The first level of comparison is at the level of the result
of the WorkRequest
, following the logic above. But depending on the
output of the QA task, it is possible to have a finer-grained analysis.
The next sections details how those deeper comparisons are performed.
For lintian
We compare the summary.tags_count_by_severity
to determine the
status of the regression analysis:
SEVERITIES = ("warning", "error")
if any(new_count[s] > original_count[s] for s in SEVERITIES):
return "regression"
elif any(new_count[s] < original_count[s] for s in SEVERITIES):
return "improvement"
else
return "stable"
We also perform a comparison of the summary.tags_found
to indicate
in the details
field which new tags have been reported, and which tags
have disappeared.
Note
Among the difference of tags, there can be tags that have severities lower than warning and error, but we have no way to filter them out without loading the full analysis.json from the artifact which would be much more costly for almost no gain.
For autopkgtest
We compare the result of each individual test in the results
key
of the artifact metadata.
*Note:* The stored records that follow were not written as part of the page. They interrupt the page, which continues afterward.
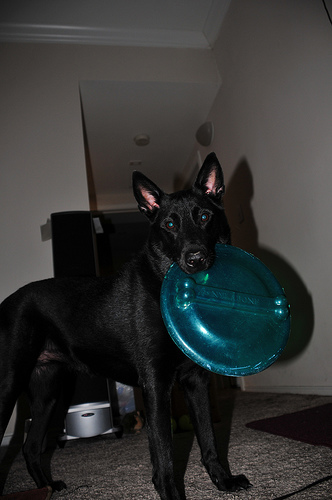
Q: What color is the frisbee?
A: Green.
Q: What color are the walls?
A: White.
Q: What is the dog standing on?
A: Rug.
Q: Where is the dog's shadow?
A: On wall.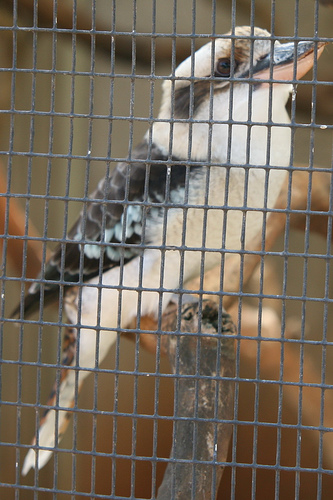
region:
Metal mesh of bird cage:
[1, 2, 326, 498]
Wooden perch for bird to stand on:
[151, 298, 238, 495]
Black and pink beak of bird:
[246, 38, 331, 88]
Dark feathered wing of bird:
[4, 132, 191, 329]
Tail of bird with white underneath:
[9, 319, 97, 475]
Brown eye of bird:
[212, 46, 240, 85]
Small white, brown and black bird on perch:
[0, 19, 325, 481]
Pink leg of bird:
[153, 291, 178, 334]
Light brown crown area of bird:
[161, 25, 268, 76]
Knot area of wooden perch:
[179, 287, 235, 363]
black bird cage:
[1, 0, 101, 135]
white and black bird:
[28, 24, 329, 402]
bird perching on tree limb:
[13, 19, 317, 431]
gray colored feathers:
[86, 184, 183, 248]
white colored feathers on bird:
[213, 113, 283, 192]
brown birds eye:
[214, 57, 236, 81]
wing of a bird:
[10, 134, 147, 329]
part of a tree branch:
[167, 299, 229, 498]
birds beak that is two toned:
[256, 34, 332, 84]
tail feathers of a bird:
[17, 314, 105, 476]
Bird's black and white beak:
[253, 37, 326, 85]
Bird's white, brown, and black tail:
[17, 334, 125, 478]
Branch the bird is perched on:
[135, 311, 246, 497]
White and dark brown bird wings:
[7, 148, 204, 325]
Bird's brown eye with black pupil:
[212, 56, 236, 73]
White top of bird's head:
[158, 33, 232, 88]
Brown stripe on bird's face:
[166, 80, 218, 123]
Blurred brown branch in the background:
[0, 164, 69, 296]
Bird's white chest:
[187, 109, 297, 281]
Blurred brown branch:
[0, 0, 194, 66]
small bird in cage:
[4, 4, 315, 495]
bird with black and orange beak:
[115, 13, 331, 250]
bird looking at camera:
[14, 0, 317, 476]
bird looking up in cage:
[12, 20, 332, 344]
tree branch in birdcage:
[0, 137, 331, 498]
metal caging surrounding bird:
[0, 1, 329, 496]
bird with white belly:
[11, 20, 325, 307]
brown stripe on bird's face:
[5, 25, 331, 474]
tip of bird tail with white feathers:
[9, 16, 328, 472]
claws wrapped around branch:
[44, 5, 332, 326]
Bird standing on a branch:
[117, 212, 252, 346]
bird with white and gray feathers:
[102, 44, 239, 184]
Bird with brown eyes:
[217, 32, 310, 100]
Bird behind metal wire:
[52, 165, 248, 337]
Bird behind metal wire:
[89, 59, 286, 238]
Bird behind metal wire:
[71, 123, 295, 298]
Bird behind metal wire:
[47, 329, 190, 466]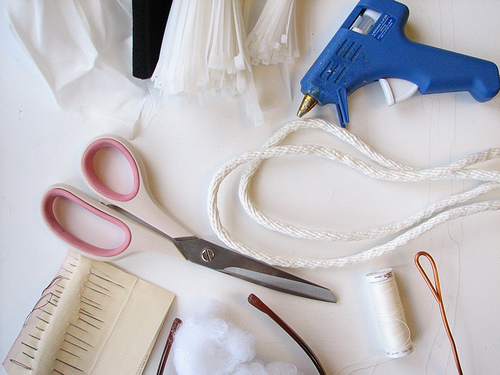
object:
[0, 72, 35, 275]
table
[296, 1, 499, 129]
glue gun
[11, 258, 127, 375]
needles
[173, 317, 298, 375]
cotton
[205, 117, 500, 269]
rope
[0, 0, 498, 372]
craft supples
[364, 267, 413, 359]
spool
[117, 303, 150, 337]
paper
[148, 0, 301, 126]
plastic ties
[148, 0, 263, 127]
bunch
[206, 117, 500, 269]
cord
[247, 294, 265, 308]
edge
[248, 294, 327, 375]
eyeglasses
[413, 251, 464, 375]
wick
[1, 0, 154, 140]
cloth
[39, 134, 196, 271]
pink grips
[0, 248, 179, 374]
package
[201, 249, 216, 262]
screw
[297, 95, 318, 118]
tip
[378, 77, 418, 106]
white trigger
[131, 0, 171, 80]
blades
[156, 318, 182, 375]
frame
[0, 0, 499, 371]
white surface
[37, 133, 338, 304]
objects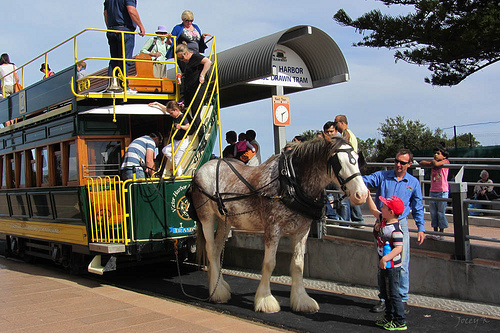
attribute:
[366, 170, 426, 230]
shirt — blue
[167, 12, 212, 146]
people — descending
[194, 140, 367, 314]
horse — white, brown, cream, small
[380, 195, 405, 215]
cap — red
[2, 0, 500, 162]
sky — blue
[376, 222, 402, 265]
shirt — striped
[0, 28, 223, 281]
carriage — green, yellow, double deck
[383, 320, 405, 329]
sneakers — green, black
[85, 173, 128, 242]
gate — yellow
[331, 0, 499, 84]
branches — overhanging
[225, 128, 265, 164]
people — waiting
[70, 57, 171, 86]
bench — brown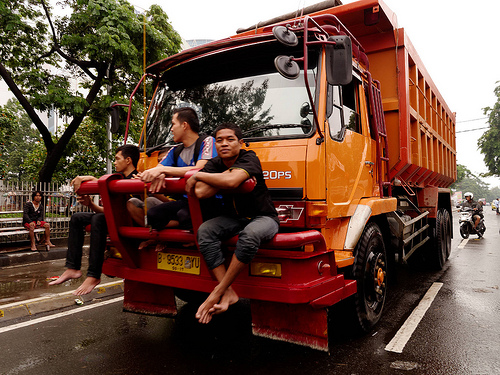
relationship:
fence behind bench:
[2, 177, 78, 251] [1, 214, 77, 255]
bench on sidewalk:
[1, 214, 77, 255] [6, 252, 118, 304]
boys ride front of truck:
[186, 124, 280, 326] [68, 1, 458, 357]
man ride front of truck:
[128, 102, 224, 247] [68, 1, 458, 357]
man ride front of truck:
[45, 143, 147, 295] [68, 1, 458, 357]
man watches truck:
[22, 189, 57, 251] [68, 1, 458, 357]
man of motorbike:
[458, 190, 484, 230] [456, 204, 484, 239]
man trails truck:
[458, 190, 484, 230] [68, 1, 458, 357]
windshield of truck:
[138, 39, 327, 153] [68, 1, 458, 357]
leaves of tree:
[72, 5, 129, 56] [0, 2, 189, 215]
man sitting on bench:
[22, 189, 57, 251] [1, 224, 51, 246]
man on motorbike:
[458, 190, 484, 230] [456, 204, 486, 239]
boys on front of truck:
[186, 124, 280, 326] [68, 1, 458, 357]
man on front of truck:
[141, 106, 217, 232] [68, 1, 458, 357]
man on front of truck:
[44, 139, 151, 301] [68, 1, 458, 357]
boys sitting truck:
[66, 112, 288, 322] [68, 1, 458, 357]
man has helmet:
[459, 190, 484, 225] [459, 188, 477, 204]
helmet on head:
[459, 188, 477, 204] [457, 190, 480, 207]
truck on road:
[68, 1, 458, 357] [0, 216, 496, 372]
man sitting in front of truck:
[45, 143, 147, 295] [68, 1, 458, 357]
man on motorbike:
[458, 190, 484, 230] [451, 205, 482, 236]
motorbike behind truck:
[451, 205, 482, 236] [68, 1, 458, 357]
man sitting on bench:
[14, 184, 76, 259] [0, 226, 53, 252]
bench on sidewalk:
[0, 226, 53, 252] [3, 243, 134, 325]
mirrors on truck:
[263, 10, 361, 98] [68, 1, 458, 357]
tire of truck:
[345, 211, 411, 337] [68, 1, 458, 357]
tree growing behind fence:
[0, 2, 189, 215] [0, 181, 99, 244]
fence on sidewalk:
[0, 181, 99, 244] [1, 235, 133, 332]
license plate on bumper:
[156, 252, 201, 276] [100, 230, 346, 305]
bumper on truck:
[100, 230, 346, 305] [68, 1, 458, 357]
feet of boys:
[194, 281, 237, 325] [186, 124, 280, 326]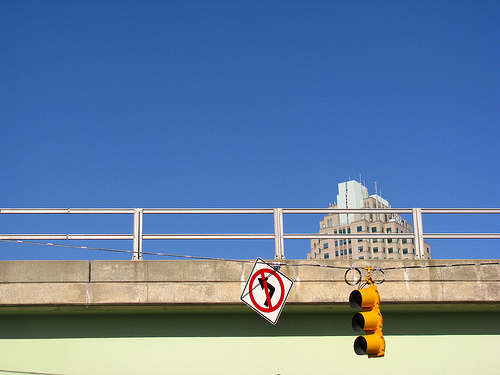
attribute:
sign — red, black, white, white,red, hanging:
[240, 256, 294, 325]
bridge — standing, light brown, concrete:
[0, 207, 499, 373]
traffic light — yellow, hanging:
[349, 267, 386, 358]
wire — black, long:
[1, 237, 500, 270]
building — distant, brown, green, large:
[307, 173, 432, 260]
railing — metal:
[0, 207, 499, 259]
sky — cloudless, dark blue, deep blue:
[1, 0, 499, 261]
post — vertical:
[132, 210, 143, 262]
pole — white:
[374, 179, 378, 195]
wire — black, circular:
[344, 267, 362, 285]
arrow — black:
[258, 277, 275, 306]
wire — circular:
[370, 269, 386, 285]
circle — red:
[248, 269, 286, 314]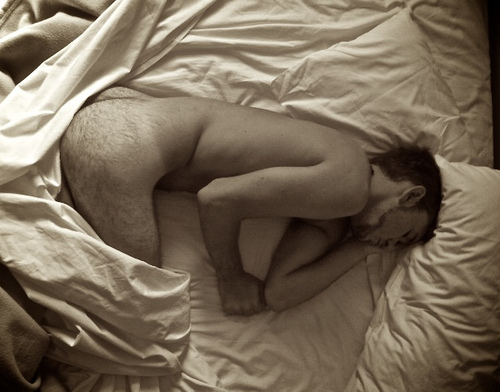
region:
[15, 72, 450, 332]
A naked sleeping man in bed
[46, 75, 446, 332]
A naked sleeping man in bed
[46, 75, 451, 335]
A naked sleeping man in bed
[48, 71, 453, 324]
A naked sleeping man in bed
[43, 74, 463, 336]
A naked sleeping man in bed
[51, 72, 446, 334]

Each result is classified on its own following
the table below, the first line that matches ends the classification
process:
ORIGINAL |
NEW |
RESULT |
---|---|---|
|
FLAKY |
stable |
PASS, SKIP |
FAIL |
regression |
FAIL, FLAKY |
PASS, SKIP |
improvement |
|
|
stable |
Each individual regression or improvement is noted and documented in the
details
field of the analysis.
To compute the global result of the regression analysis, the logic is the following:
if "regression" in comparison_of_tests:
return "regression"
elif "improvement" in comparison_of_tests:
return "improvement"
else:
return "stable"
For piuparts and blhc
The provided metadata do not allow for deep comparisons, so the comparison
is based on the result
of the corresponding WorkRequest (which is
duplicated in the per-item data of the debian:qa-results
collection).
The algorithm is the following:
if origin.result == SUCCESS and new.result == FAILURE:
return "regression"
elif origin.result == FAILURE and new.result == SUCCESS:
return "improvement"
else
return "stable"
About the UI to display regression analysis
Here’s an example of what the table could look like:
Test name |
Original result for dpkg_1.2.0 |
New result for dpkg_1.2.1 |
Conclusion |
---|---|---|---|
autopkgtest:dpkg_amd64 |
✅ |
❌ |
↘️ regression |
lintian:dpkg_source |
✅ |
✅ |
➡️ stable |
piuparts:dpkg_amd64 |
✅ |
❔ |
❔ no-result |
autopkgtest:apt_amd64 |
❌ |
✅ |
↗️ improvement |
Summary |
1 failure |
1 failure, 1 missing result |
↘️ regression |
Multiple comments about the desired table:
We should use the standard WorkRequest result widgets instead of the special characters (✅ and ❌) shown above.
We want to put links to the artifact for each QA result in the “Original result” and “New result” columns.
The number of autopkgtest results due to the reverse_dependencies_autopkgtest workflow can be overwhelming. Due to this, the autopkgtest lines that concern other source packages than the one processed in the current workflow are hidden if the regression analysis result is “stable” or “no-result”.
For piuparts tasks where we don’t have artifacts to link, we probably want to link to the work request directly.